- Rising collection costs, higher bids support H2 tags
- Lower freights to Vietnam boost Japan’s H2 exports
Japanese H2 scrap export offers inched up w-o-w amid stronger demand, rising collection costs, and higher bids from buyers. Domestic FAS collection prices for H2 increased to JPY 40,000-41,000/t ($271-278/t) from JPY 39,500-40,500/t ($268-275/t) in the previous week.
Additionally, lower H2 Japan-Vietnam freights made exports more competitive and boosted trade volumes. However, some mills remained cautious, limiting procurement due to price opacity.
Despite a decline in deep-sea scrap prices, Japanese offers held firm, supported by strong domestic pricing and buyers’ demand for stable supply sources.
As a result, BigMint’s weekly assessment of Japanese H2 scrap inched up by JPY 200/t ($1.3/t) to JPY 41,700/t ($283/t) FOB Tokyo Bay in comparison with JPY 41,500/t ($281/t) in the previous week.
According to the Japan Iron and Steel Association, the average H2 scrap price across Japan’s three major regions in the fourth week of February rose to JPY 38,000/t ($258/t), up JPY 300/t ($2/t) from the prior week. Regional prices stood at JPY 38,600/t ($262/t) in Kansai, up JPY 700/t ($5/t); JPY 35,300/t ($239/t) in Chubu, up JPY 200/t ($1.3/t); and JPY 40,000/t ($271/t) in Kanto, unchanged w-o-w.
Other market updates
Vietnam: Vietnam’s imported scrap market saw mixed activity as Japanese H2 offers rose to $325-335/t CFR, but buying interest remained limited due to a bid-offer gap, with bids at $315-320/t CFR. A deal at $330/t CFR for 5,000 t pointed to some demand, supported by optimism around government-backed construction projects. Lower H2 Japan-Vietnam freights improved competitiveness, but mills remained cautious amid price opacity and exchange rate fluctuations.
Meanwhile, deep-sea scrap prices weakened, with US- and Australian-origin offers falling to $360-365/t and $355/t CFR, respectively. Traders continued to monitor China’s policy developments, developments on anti-dumping measures, and billet pricing trends for further market direction.
South Korea: South Korea’s imported scrap market remained sluggish, as demand failed to pick up despite the start of the peak season. Major steel mills’ scrap inventory rose 4% w-o-w to 635,000 t, with a 12% increase in the central region, led by Dongkuk Steel, while the southern region saw a slight 2.2% decline. Hyundai Steel’s Pohang plant reported a 6% drop in inventory, while POSCO’s stock levels increased.

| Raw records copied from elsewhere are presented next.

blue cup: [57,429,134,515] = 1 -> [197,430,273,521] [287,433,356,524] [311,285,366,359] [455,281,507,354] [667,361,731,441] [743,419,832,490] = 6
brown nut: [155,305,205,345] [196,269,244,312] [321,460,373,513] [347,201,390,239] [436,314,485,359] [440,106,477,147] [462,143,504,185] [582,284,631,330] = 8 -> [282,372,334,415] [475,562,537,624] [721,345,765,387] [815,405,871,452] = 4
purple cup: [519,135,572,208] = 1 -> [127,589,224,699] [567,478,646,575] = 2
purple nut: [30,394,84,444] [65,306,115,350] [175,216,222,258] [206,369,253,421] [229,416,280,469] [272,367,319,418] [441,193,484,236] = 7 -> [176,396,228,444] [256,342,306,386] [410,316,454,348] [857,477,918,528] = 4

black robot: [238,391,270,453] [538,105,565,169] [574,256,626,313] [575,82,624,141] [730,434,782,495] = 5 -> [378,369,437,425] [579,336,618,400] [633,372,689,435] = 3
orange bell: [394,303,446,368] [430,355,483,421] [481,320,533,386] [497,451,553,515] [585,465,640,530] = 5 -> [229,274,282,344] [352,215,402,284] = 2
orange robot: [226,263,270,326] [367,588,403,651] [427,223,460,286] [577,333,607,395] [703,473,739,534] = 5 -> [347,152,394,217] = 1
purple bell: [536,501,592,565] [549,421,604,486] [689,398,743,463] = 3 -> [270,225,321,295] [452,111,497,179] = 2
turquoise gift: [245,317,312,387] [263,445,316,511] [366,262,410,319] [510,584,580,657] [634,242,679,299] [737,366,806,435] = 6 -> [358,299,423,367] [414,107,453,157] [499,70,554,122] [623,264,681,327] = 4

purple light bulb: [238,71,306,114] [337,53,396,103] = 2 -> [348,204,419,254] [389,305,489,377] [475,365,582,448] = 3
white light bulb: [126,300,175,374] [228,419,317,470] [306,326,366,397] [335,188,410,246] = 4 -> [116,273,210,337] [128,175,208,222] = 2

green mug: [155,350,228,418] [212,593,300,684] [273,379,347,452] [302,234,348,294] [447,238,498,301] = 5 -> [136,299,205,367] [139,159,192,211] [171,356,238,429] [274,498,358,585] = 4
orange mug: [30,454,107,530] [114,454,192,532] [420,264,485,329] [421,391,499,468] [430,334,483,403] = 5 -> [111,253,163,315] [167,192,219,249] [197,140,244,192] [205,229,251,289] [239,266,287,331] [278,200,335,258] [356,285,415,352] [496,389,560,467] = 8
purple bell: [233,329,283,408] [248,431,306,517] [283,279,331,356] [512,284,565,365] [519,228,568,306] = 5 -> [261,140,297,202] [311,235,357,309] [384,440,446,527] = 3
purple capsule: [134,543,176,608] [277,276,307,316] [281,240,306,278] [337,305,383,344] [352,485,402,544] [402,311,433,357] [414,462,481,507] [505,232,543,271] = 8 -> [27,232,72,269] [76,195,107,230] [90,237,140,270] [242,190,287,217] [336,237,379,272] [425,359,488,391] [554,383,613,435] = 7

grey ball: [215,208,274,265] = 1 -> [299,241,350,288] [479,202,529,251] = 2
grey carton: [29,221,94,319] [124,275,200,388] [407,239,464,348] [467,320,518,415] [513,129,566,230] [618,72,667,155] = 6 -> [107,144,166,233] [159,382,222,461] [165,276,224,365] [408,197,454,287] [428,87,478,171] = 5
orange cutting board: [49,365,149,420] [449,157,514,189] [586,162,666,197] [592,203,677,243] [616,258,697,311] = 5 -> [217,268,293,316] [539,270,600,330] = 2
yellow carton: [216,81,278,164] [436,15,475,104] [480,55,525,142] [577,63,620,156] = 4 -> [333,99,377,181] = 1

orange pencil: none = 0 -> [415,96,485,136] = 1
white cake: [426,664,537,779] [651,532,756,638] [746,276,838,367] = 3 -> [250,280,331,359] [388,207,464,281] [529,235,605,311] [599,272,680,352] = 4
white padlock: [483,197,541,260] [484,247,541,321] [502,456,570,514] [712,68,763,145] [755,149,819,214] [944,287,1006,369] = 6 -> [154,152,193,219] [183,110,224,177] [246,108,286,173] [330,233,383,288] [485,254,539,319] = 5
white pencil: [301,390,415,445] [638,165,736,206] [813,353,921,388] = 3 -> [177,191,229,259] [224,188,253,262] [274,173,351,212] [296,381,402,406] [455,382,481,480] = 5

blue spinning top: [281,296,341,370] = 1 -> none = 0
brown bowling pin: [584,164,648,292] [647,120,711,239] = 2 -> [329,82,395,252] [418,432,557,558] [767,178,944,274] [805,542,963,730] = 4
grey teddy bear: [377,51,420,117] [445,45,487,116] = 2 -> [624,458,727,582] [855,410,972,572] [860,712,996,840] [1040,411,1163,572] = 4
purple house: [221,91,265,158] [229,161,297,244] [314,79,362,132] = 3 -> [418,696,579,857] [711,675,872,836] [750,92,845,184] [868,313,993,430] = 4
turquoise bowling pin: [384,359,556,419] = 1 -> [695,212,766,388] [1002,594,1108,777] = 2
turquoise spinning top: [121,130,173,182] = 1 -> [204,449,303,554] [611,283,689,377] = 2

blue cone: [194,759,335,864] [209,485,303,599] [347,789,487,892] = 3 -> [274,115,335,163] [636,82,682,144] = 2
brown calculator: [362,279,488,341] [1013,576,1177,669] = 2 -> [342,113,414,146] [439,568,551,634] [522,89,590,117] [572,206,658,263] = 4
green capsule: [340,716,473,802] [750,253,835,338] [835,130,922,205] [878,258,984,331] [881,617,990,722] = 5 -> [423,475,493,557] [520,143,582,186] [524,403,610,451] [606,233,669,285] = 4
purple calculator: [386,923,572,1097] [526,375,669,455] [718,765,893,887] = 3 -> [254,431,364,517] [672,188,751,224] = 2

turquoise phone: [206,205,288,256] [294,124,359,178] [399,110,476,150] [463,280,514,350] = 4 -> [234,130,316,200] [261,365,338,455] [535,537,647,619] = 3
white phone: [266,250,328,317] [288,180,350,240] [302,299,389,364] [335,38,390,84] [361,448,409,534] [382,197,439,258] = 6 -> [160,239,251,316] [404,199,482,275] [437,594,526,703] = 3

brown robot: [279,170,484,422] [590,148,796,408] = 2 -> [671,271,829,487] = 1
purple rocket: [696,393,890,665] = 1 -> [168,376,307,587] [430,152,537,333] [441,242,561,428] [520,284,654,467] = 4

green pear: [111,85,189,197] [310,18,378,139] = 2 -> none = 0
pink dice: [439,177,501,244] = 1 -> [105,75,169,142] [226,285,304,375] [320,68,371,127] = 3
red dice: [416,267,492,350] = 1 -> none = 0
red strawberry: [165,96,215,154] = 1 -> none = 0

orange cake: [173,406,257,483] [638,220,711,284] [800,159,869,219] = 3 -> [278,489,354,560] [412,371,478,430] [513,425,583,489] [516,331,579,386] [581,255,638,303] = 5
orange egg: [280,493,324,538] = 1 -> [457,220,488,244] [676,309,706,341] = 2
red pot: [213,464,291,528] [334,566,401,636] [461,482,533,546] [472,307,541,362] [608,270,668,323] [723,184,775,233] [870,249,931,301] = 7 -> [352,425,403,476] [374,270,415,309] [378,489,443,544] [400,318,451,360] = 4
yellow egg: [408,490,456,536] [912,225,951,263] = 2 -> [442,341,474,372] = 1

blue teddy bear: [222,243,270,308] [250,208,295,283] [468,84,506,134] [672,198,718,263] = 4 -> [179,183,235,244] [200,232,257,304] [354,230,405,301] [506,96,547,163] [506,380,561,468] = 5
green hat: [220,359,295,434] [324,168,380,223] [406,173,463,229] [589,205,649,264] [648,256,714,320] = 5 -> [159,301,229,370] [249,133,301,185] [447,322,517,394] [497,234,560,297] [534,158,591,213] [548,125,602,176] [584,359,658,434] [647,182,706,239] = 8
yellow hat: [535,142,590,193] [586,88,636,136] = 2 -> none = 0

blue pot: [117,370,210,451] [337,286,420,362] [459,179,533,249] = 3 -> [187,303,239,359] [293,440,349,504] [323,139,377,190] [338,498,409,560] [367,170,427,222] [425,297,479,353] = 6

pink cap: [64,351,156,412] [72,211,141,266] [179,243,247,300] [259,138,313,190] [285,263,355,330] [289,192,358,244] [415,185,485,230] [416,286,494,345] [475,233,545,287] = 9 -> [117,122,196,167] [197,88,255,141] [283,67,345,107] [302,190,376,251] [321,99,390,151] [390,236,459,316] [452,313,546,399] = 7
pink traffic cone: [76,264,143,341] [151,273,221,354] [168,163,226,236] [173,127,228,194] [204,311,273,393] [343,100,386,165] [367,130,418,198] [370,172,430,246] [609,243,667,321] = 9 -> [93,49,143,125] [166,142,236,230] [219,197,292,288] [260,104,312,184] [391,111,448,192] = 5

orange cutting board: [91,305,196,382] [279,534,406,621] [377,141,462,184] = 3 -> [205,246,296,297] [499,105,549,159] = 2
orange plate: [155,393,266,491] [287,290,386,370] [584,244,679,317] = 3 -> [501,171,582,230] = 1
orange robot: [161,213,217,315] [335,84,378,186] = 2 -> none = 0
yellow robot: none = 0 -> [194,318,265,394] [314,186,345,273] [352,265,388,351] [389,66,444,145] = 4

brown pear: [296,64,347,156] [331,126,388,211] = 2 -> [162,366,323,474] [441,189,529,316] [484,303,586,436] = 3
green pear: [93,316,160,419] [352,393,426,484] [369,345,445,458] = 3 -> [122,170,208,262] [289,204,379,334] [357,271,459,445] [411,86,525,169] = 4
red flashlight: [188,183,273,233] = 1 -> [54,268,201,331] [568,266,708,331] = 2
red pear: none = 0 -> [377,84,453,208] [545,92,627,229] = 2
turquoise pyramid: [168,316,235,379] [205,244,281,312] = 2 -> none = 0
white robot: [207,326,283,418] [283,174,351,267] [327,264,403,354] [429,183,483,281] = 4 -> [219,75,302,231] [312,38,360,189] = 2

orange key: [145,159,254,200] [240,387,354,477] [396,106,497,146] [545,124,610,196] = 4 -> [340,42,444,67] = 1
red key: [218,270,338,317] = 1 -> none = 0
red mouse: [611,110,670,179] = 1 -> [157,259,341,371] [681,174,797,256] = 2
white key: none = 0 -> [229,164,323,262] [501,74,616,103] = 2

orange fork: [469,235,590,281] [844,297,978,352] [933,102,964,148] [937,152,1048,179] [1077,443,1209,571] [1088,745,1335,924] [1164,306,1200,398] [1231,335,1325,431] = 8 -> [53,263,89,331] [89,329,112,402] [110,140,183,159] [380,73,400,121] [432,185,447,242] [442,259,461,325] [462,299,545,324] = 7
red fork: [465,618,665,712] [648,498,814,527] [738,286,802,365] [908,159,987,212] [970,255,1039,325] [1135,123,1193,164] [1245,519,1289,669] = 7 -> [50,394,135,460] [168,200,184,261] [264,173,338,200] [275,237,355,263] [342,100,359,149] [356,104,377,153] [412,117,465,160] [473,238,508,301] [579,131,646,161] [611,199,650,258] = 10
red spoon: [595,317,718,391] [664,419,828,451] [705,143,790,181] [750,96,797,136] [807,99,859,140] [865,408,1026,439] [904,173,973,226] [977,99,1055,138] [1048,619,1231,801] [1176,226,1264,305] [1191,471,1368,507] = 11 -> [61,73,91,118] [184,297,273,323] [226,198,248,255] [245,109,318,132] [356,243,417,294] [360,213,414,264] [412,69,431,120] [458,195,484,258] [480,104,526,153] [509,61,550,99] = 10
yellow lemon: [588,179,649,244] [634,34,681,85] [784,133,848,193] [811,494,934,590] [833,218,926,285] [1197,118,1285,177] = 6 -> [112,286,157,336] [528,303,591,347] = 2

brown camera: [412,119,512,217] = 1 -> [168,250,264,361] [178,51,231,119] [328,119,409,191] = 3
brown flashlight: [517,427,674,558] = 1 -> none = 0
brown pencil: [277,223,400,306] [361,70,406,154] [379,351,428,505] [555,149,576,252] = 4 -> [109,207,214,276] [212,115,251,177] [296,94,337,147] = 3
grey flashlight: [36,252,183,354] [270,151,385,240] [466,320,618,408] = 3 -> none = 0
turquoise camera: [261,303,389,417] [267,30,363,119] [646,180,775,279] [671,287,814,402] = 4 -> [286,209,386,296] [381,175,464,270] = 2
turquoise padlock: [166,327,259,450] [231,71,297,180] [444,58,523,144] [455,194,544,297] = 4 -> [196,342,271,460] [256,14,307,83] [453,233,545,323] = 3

Market sentiment remained weak amid slow end-product sales, with participants closely monitoring construction and manufacturing demand. Without a significant rebound in steel consumption, scrap buying is expected to stay subdued.
Taiwan: Taiwan’s scrap market saw a slight improvement, as Feng Hsin Steel raised its domestic scrap buying price and rebar offers by TWD 300/t ($9/t) w-o-w due to better demand. Imported scrap prices remained firm, with US-sourced HMS 1&2 80:20 deals rising to $312-$313/t CFR, while offers stayed at $315-$320/t CFR. Mills in Taichung showed some interest, but many buyers remained focused on billets, where prices softened. Meanwhile, Chinese billet offers dropped by $5-10/t to $450-$455/t CFR Taiwan amid a weaker domestic market, keeping overall scrap demand subdued despite minor gains in the rebar sector.
Outlook
Japanese H2 scrap export offers are expected to remain firm in the near term, supported by strong domestic pricing and demand. Lower freights to Vietnam may sustain export competitiveness, but cautious procurement from mills and price opacity could limit upward momentum. In Vietnam, scrap demand may improve if construction activity strengthens, though buyers remain hesitant due to exchange rate fluctuations.
South Korea’s sluggish demand and high inventory levels may cap price gains, while Taiwan’s market sentiment will depend on billet price trends and finished steel demand. Overall, scrap prices may see stable-to-slightly bullish movement, contingent on regional steel market recovery.